Earlier this week, I published two articles (here and here) explaining why Australia’s mass immigration program – which adds around a Canberra-worth of population every year – will make it next to impossible to meet our Paris Agreement targets to reduce carbon emissions.
The logic is simple: adding millions more people to Australia’s population means millions more energy users and carbon emitters, making achieving our emissions targets so much more difficult.
Several commenters attacked my view, claiming that climate change is a global problem. Therefore, it doesn’t matter where people live.
Moreover, they claimed that slowing Australia’s population growth would do little to stop global over-population. This is true; although exactly the same argument could be made that reducing Australia’s emissions would do little to lower global carbon emissions.
Ultimately, Australia can only control what happens within its own borders. And growing the population so fast is unambiguously negative for Australia’s environment, water security, liveability, housing affordability, as well as meeting our emissions reduction targets. So why go down this path?
While climate change is a global problem, most commentators (myself included) believe that Australia should act locally. The only difference is that, unlike me, many of these same commentators do not believe that Australia should act locally on population growth, even though it too is a global problem. Spot the contradiction?

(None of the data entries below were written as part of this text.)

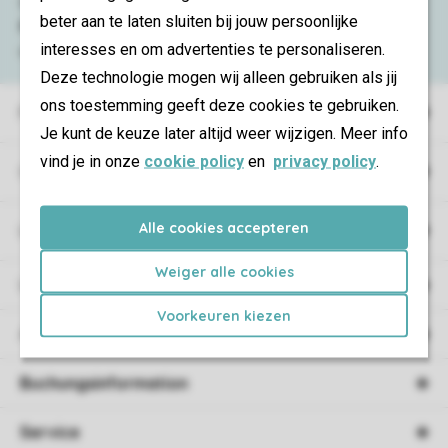
Schauen Sie sich die
häufig gestellten
beter aan te laten sluiten bij jouw persoonlijke
Fragen
an oder kontaktieren Sie
interesses en om advertenties te personaliseren.
unser
Contact Center
.
Deze technologie mogen wij alleen gebruiken als jij
ons toestemming geeft deze cookies te gebruiken.
Ferienparks
Je kunt de keuze later altijd weer wijzigen. Meer info
vind je in onze
cookie policy
en
privacy policy
.
Campings
Alle cookies accepteren
Urlaubsart
Weiger alle cookies
Unterkunft
Voorkeuren kiezen
Angebote
Buchungsinformation
Service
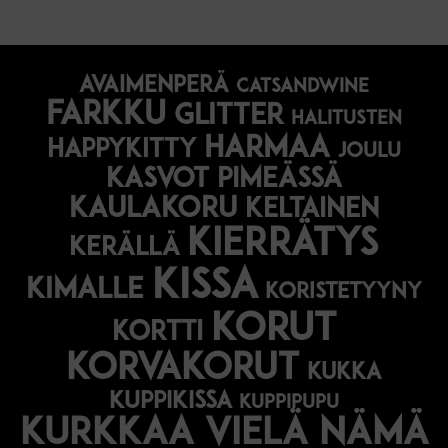
avaimenperä
catsandwine
farkku
glitter
halitusten
harmaa
happykitty
joulu
Kasvot pimeässä
kaulakoru
keltainen
kierrätys
kerällä
kissa
kimalle
koristetyyny
korut
kortti
korvakorut
kukka
kuppikissa
kuppipupu
Kurkkaa vielä nämä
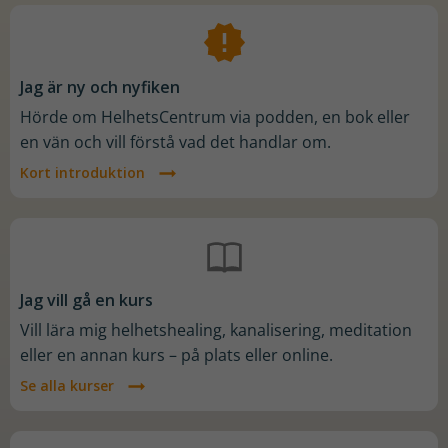
Jag är ny och nyfiken
Hörde om HelhetsCentrum via podden, en bok eller
en vän och vill förstå vad det handlar om.
Kort introduktion
Jag vill gå en kurs
Vill lära mig helhetshealing, kanalisering, meditation
eller en annan kurs – på plats eller online.
Se alla kurser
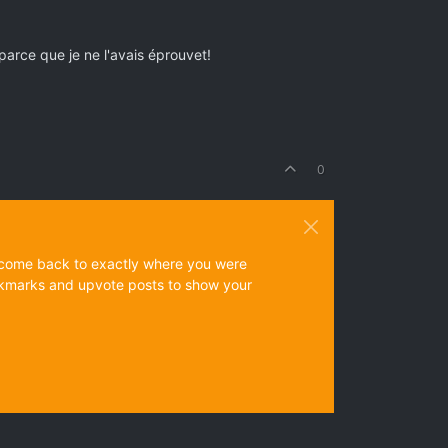
 parce que je ne l'avais éprouvet!
0
ys come back to exactly where you were
 bookmarks and upvote posts to show your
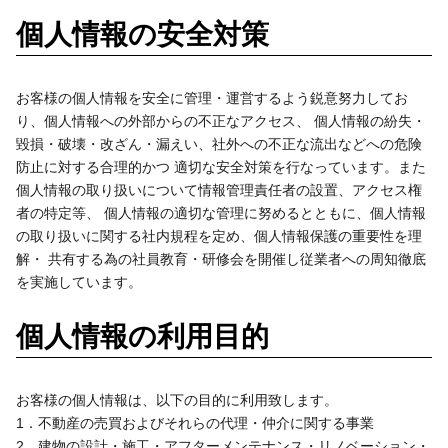
個人情報の安全対策
お客様の個人情報を安全に管理・運営するよう鋭意努力してお
り、個人情報への外部からの不正なアクセス、 個人情報の紛失・
毀損・破壊・改ざん・漏えい、社外への不正な流出などへの危険
防止に対する合理的かつ 適切な安全対策を行なっています。また
個人情報の取り扱いについて情報管理責任者の設置、アクセス権
者の特定等、 個人情報の適切な管理に努めるとともに、個人情報
の取り扱いに関する社内規程を定め、個人情報保護の重要性を理
解・ 共有する為の社員教育・研修会を開催し従業者への周知徹底
を実施しています。
個人情報の利用目的
お客様の個人情報は、以下の目的に利用致します。
1．不動産の売買およびそれらの代理・仲介に関する事業
2．建物の設計・施工・アフターメンテナンス・リノベーション・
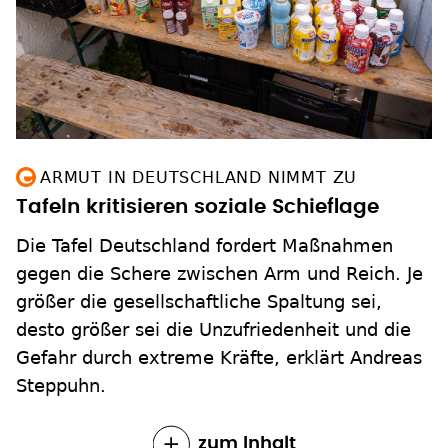
ARMUT IN DEUTSCHLAND NIMMT ZU
Tafeln kritisieren soziale Schieflage
Die Tafel Deutschland fordert Maßnahmen
gegen die Schere zwischen Arm und Reich. Je
größer die gesellschaftliche Spaltung sei,
desto größer sei die Unzufriedenheit und die
Gefahr durch extreme Kräfte, erklärt Andreas
Steppuhn.
zum Inhalt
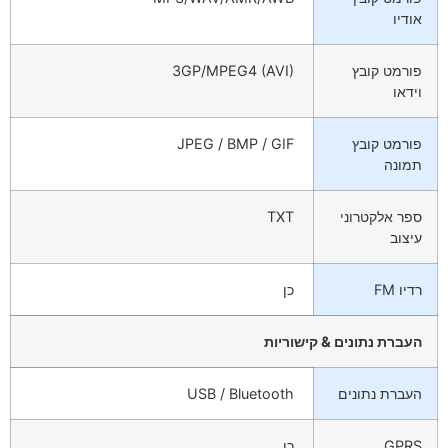
אודיו
פורמט קובץ
3GP/MPEG4 (AVI)
וידאו
פורמט קובץ
JPEG / BMP / GIF
תמונה
ספר אלקטרוני
TXT
עיצוב
רדיו FM
כן
העברת נתונים & קישוריות
העברת נתונים
USB / Bluetooth
GPRS
כן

There is another problem with their view that it doesn’t matter where people live. The fact is that when migrants from developing nations come to Australia, their carbon footprints grow significantly.
A case in point is China, which is now Australia’s second largest migrant group, as well as one of the fastest growing:
A recent Swinburn University study showed that Chinese-born migrants have giant ecological footprints that dwarfs the Australian-born population:
In 2010, China overtook the United Kingdom as Australia’s largest source of permanent migrants (a position now held by India). Since then, China-born migrants have averaged around 15% of the annual intake…
Our findings are based on an extensive face-to-face survey of 61 China-born and 72 Australia-born residents. The main findings were as follows.
Within a decade of arrival in Melbourne, China-born urban consumption patterns were more than three times their consumption before their migration…
It is apparent that consumer acculturation is the major process by which Chinese migrants have come to mirror the host society in Australia. Cultural integration is less evident – it lags consumer acculturation. This was clear from a comparison of scores on a Cultural and Linguistic Difference (CALD) Index.
The index incorporated measures of birthplace, English proficiency, religion, food preferences, participation in entertainment and festivals, avenues of social interaction and engagement with neighbourhood communities. The gap between the China-born and Australia-born groups’ scores on the CALD Index was significant (see Figure 1). This suggests a strong cultural influence on the China-born group’s urban consumption behaviours is likely…
A comparison of the different components of the ecological footprints of China-born and Australia-born residents was also revealing. Housing footprints measuring the size and type of dwelling occupied by the China-born residents were 18% larger overall.
This may be due to the role housing plays in reflecting an attained status (mien-tzu, or “to save face”) within the host society. Consumption levels that outstrip those of Australia-born residents indicate the potential danger of housing consumption being used to indicate “successful” settlement in Australia.
Food footprints of the China-born were 16% larger than the Australia-born. This reflected higher consumption of meat and dairy products and lower consumption of home-grown vegetables. Carbon footprints of the China-born were 37% bigger, mainly as a result of more frequent overseas travel.
Thus, while Australia’s mass immigration program is unambiguously hampering its ability to meet the Paris Agreement emissions reduction targets, it could also be raising Australia’s per capita emissions (other things equal).
As an aside, the glutenous consumption and high carbon footprint of Chinese-born migrants comes despite them being the second lowest paid diaspora, earning considerably less than the Australian-born population, according to the ABS:
In any event, it is a bad result for Australia and the world.